==== Text block

A decrease in PSA of 50% or more (considered a biochemical response) can be seen in 32-64% of patients and this decline can be seen as early as after the first cycle of treatment [1,2,8,85,95,108,109,127]. Early changes in PSA following therapy have also been shown to be indicators of long term clinical outcome [128,133] with a decline in PSA after the first cycle of treatment associated with prolonged survival [2]. In a phase 2 trial, OS was longer in patients who experiences a PSA decline of 50% or greater [134].  In another study following 177Lu-PSMA therapy, a greater than or equal to 30% decline in PSA values at 6 weeks after treatment was associated with a longer survival (16.7 months) compared to patients with stable PSA (11.8 months) or PSA progression (6.5 months) [128]. PSA flare appears to be very uncommon after 177Lu-PSMA treatment, as opposed to therapy with taxanes which can be associated with a PSA flare in 20% or more of patients (a PSA flare is defined as a PSA increase of 25% in the first 6 weeks after therapy followed by a decline below baseline levels at 12 weeks) [128].

In one study following treatment, the median progression-free survival was 13.7 months and the median overall survival was not reached during a 28 month followup period [127]. In another study, patients that achieved a PSA decline of at least 50% had a median survival of 18.4 months (compared to 8.7 months if the PSA decline was less than 50%) [8]. In the VISION trial. there was longer median radiographic progession free survival (8.7 vs 3.4 mo) and longer overall survival (15.3 vs 11.3 mo) for 177Lu-PSMA-617 therapy versus the standard of care, respective, in PSMA-positive mCRPC after the use of taxane and next generation androgen receptor signaling inhibitor agents [137]. A meta-analysis has suggested an improved median survival in 177Lu-PSMA treated patients of 2.5 months [109].

In a study of patients with castration resistant prostate cancer treated with 177Lu-PSMA and a radiation sensitizer (NOX66) 70% of patients had a PSA response of more than 50% [140]. Findings associated with a worse prognosis on post-treatment imaging included an increase in PSMA TTV of at least 30% (on PSMA imaging) and increasing SUVmax on FDG imaging [140]. In this study, reduced PSMA SUVmax occurred in almost all patients in response to 177Lu-PSMA therapy and was not predictive of either treatment response or OS [140]. This may be because 177Lu-PSMA preferentially targets highly PSMA-expressing cells, leading to persistent populations of low-PSMA expressing disease that may be less responsive to treatment [140]. However, patients that were shown to have an increase in PSMA TTV at trial exit, had a PSMA SUVmax of more than 15, significantly higher than in patients without progressive disease, and above a range at which PSMA-targeted therapy is expected to be effective [140]. Accurate assessment of change in PSMA TTV can be difficult, especially in patients with high volume disease [140].

Patients with PSMA negative lesions on screening PSMA PET (VISION screening failure patients) that undergo 177Lu-PSMA therapy have been shown to have a lower rate of over 50% decline in PSMA and shorter overall survival (9.6 months vs 14.2 months) [138]. In another study the survival was 7.5 months compared to 12.4 months [143]. Lesions with low or absent or low PSMA expression likely limits the response to PSMA directed therapy and have been shown to be associated with short overall survival time [138,143]. However, the best management of patients with both PSMA positive and negative lesions is unknown- these patients may benefit from the synergistic effects of combination therapy with stereotactic XRT to the non-PSMA lesions together with PSMA-targeted therapy [138].

========
==== Record set

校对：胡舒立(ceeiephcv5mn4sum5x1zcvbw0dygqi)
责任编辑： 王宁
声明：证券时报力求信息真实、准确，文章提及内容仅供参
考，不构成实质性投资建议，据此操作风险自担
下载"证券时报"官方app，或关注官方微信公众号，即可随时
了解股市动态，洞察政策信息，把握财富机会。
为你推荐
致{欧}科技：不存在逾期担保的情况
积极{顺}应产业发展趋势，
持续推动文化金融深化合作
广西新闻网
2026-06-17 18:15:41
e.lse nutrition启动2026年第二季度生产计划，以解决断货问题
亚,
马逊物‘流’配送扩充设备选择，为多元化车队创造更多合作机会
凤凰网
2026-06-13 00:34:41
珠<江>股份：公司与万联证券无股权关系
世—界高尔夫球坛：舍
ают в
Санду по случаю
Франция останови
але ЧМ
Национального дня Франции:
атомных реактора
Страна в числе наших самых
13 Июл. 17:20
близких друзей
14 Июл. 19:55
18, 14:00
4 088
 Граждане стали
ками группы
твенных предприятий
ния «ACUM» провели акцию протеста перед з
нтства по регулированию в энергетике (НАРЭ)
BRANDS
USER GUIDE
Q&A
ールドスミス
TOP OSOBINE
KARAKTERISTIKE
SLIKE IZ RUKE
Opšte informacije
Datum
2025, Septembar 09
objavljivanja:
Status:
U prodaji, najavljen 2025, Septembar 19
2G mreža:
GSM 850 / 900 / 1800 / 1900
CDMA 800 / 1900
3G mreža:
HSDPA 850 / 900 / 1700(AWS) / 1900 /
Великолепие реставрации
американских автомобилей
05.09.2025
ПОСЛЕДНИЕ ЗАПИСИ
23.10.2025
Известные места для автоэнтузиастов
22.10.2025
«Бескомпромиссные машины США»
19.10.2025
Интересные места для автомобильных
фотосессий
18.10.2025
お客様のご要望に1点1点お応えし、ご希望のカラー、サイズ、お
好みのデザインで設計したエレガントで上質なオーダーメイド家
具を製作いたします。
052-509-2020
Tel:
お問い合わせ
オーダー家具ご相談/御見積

========

Can you carry on the text about 177Lu-PSMA therapy outcomes, starting after its last sentence?

There is a significant correlation between whole-body tumor dose (estimated by pre-treatment 68GA-PSMA imaging) and PSA response [5]. One study noted that a mean whole-body tumor dose of 14.7 Gy was associated with a PSA response of at least 50% at 12 weeks [133]. Patients that receive less than a 10 Gy tumor dose are unlikely to achieve a fall in PSA of at least 50% [5]. Post treatment dual time point SPECT/CT imaging may be used to evaluate for 177Lu-PSMA tumor retention [148]. One study suggested that patients with a greater decreased percentage of the injected dose between scans was associated with non-response to treatment, shorter progression free survival, and shorter overall survival [148]. Kinetics analysis suggests a more significant drop in activity could be linked with faster tracer washout from the cells and therefore a shorter radiopharmaceutical residence time, which results in a smaller delivered dose [148].

Due to a tumor sink effect, patients with larger tumor burdens appear to have lower salivary and renal absorbed doses, which may permit higher administered activities for therapy [5].

Following treatment, in one study, 56% of patients with measurable soft-tissue disease achieved an objective response by RECIST 1.1 [8]. However, PSMA PET imaging may be a better predictor of response [131].

Post-treatment whole body SPECT/CT at 24 hours after therapy can also be performed and the results can carry prognostic significance [141]. Patients with high scintigraphic tumor uptake show a higher PSA response rate of at least 50% (45.7% vs 10.4%) and a reduced risk of PSA progression [141]. Overall survival is also significantly longer in patients with high tumor uptake in the absence of visceral metastases (15.5 months vs 11.4 months) [141]. Patients that demonstrate a scinitgraphic response (defined as a decrease in skeletal infiltration length between two cycles) have a significantly higher likelihood for a PSA response (64%) and a significantly longer PSA PFS (33 weeks), and a longer median OS (16.5 months) [141]. Any increase in SPECT TTV between baseline and week 6 is associated with a significantly shorter PSA PFS [142]. Note that an increase in SPECT TTV at week 6 can be seen even in patients without a rise in PSA level (up to 25% of patients can show progressive TTV and no increase in PSA) [142]. The combination of increase SPECT TTV and a PSA rise at week 6 identifies a subgroup of patients with a high risk of poor response to 177Lu-PSMA therapy and may benefit from a change in therapy or addition of combination therapy [142].

Pain relief can be seen in 33-70% of patients, an improved quality of life in 60%, and improved performance status in 74% [2]. Another study also demonstrated significant improvement in quality of life during the course of treatment with 177Lu-PSMA [152].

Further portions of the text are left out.